Die Patienten im Etanercept plus MTX-Arm erhielten i.m. Methylprednisolon (MP) 120 mg, s.c. Etanercept 50 mg/Woche und orales MTX 15 mg/Woche, gesteigert auf 20 bzw. 25 mg in den Wochen 4 und 8, jene im MTX-Arm i.m. MP und oral MTX 15 mg/Woche, gesteigert auf 25 mg nach 2 Wochen (s.c. MTX bei Intoleranz von p.o. MTX). Beim Verfehlen einer niedrigen Krankheitsaktivität (LDA: DAS28-ESR ≤3,2) in den Wochen 8, 12, 16 oder 20 wurde auf orales Sulfasalazin (SSZ) 2x 1 g/Tag und Hydroxychloroquin (HCQ) 200 mg/Tag eskaliert, im Fall eines DAS28-ESR ≥2,6 in Woche 24 wurde Etanercept gegeben und SSZ sowie HCQ abgebrochen. In beiden Armen wurde bei Verfehlen des Therapieziels i.m. MP in Woche 12, 24 bzw. 36 appliziert. Begleitend waren ein orales Glukokortikoid (≤10 mg/Tag) und/oder ein NSAR gestattet. Primärer Endpunkt war eine DAS28-ESR-Remission in Woche 48.

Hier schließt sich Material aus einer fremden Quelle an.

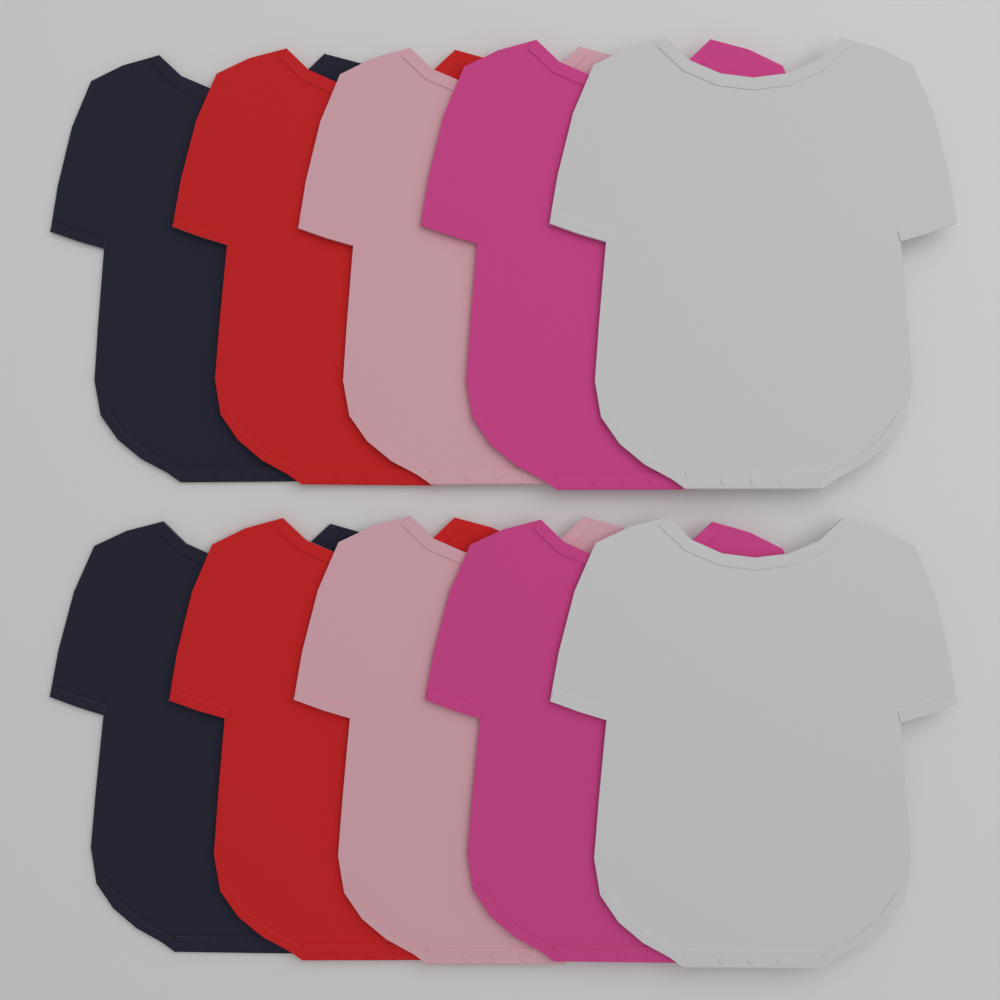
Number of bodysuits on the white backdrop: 10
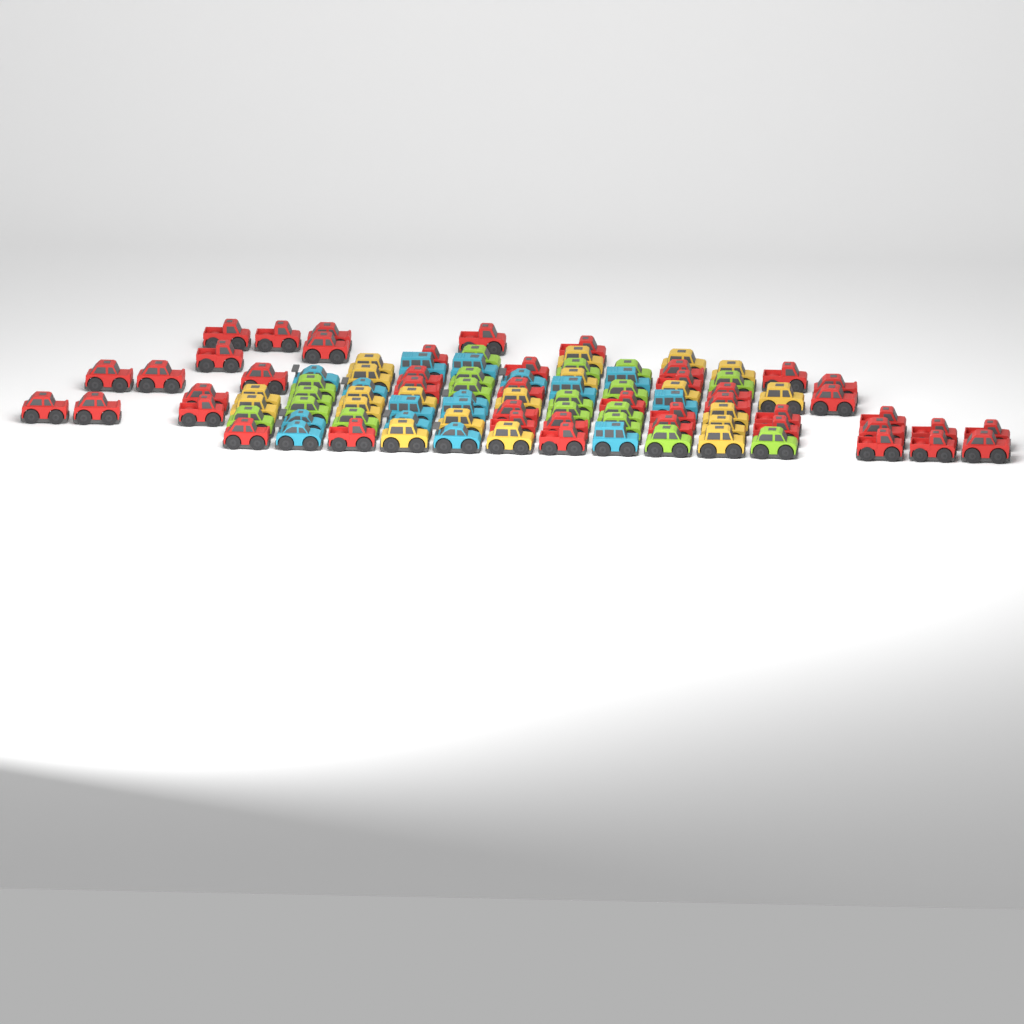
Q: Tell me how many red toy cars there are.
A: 44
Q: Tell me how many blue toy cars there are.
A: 16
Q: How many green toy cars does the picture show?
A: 18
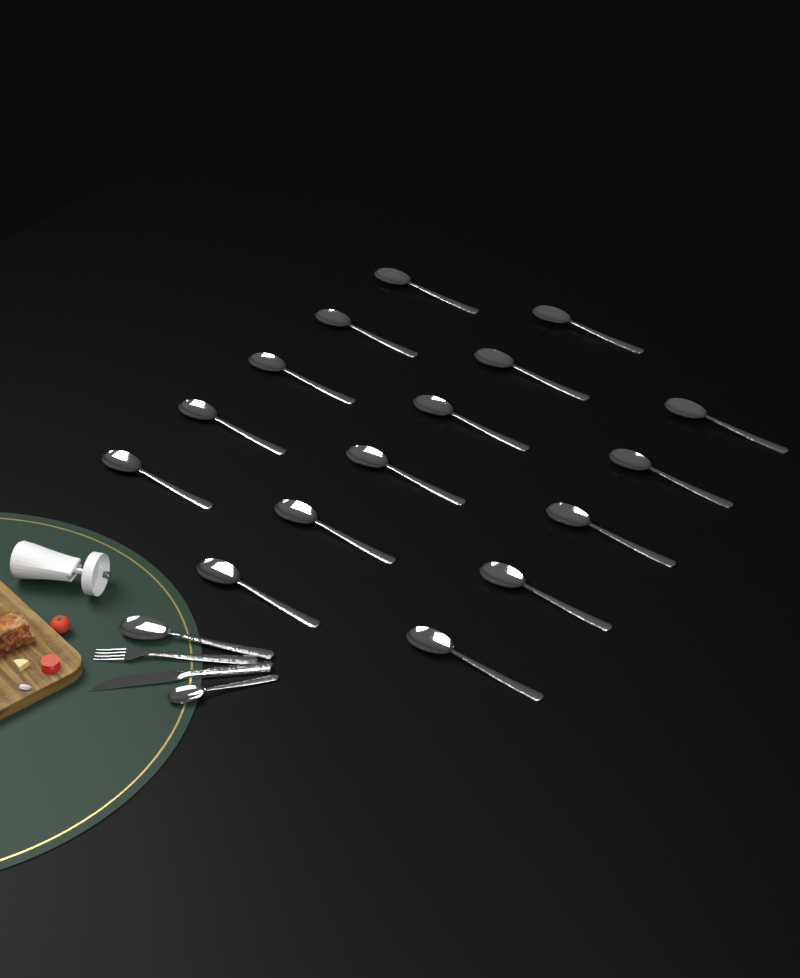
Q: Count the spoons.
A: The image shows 18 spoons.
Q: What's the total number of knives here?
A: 1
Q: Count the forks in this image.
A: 1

Der primäre Endpunkt DAS28-Remission wurde trotz eines tendenziellen Vorteils der initialen Kombination aus Etanercept und MTX mit 52 vs. 38 % (Odds ratio, OR 1,73; p=0,160) in Woche 48 verfehlt, statt des erhofften 30 %-Unterschieds waren es nur 14 %. In Woche 12 war die Therapiedifferenz mit 39 vs. 17 % noch deutlich ausgefallen, doch schon in Woche 24 waren die Remissionsraten mit 38 vs. 33 % sehr ähnlich, in Woche 96 betrugen diese schließlich 47 vs. 42 % (Abb.). Es bleibt jedoch festzuhalten, dass eine anhaltende DAS28-ESR-Remission signifikant häufiger mit der initial aggressiveren Therapiestrategie gelang (42 vs. 27 %; p=0,035). Die Wahrscheinlichkeit für das Erreichen einer DAS28-Remission bei Patienten, die zunächst auf MTX begannen und erst ab Woche 24 Etanercept bekamen, war im Vergleich zu jenen, die es sofort erhielten geringer (OR 2,84), jedoch war der Unterschied nicht signifikant. Im ACR20-Ansprechen war in Woche 12 ebenfalls ein klarer Vorteil für Etanercept plus MTX evident (75 vs. 55 %), der aber in Woche 48 geringer ausfiel (83 vs. 73 %). Weder im Hinblick auf die körperliche Funktion noch die Lebensqualität waren signifikante Unterschiede zwischen den Gruppen erkennbar, der Anteil von Patienten mit einem PD-US-Score >0 fiel in beiden Armen jeweils stabil auf <15 % bis Woche 48 ab. Auch bezüglich aller und schwerer unerwünschter Ereignisse gab es kaum Unterschiede. 

Letztlich wird somit für das Gros der Patienten die in der EULAR- und DGRh-Leitlinie empfohlene sukzessive Therapieeskalation bestätigt, wobei in Ausnahmefällen mit sehr rascher Progredienz ein aggressiveres Vorgehen gerechtfertigt ist.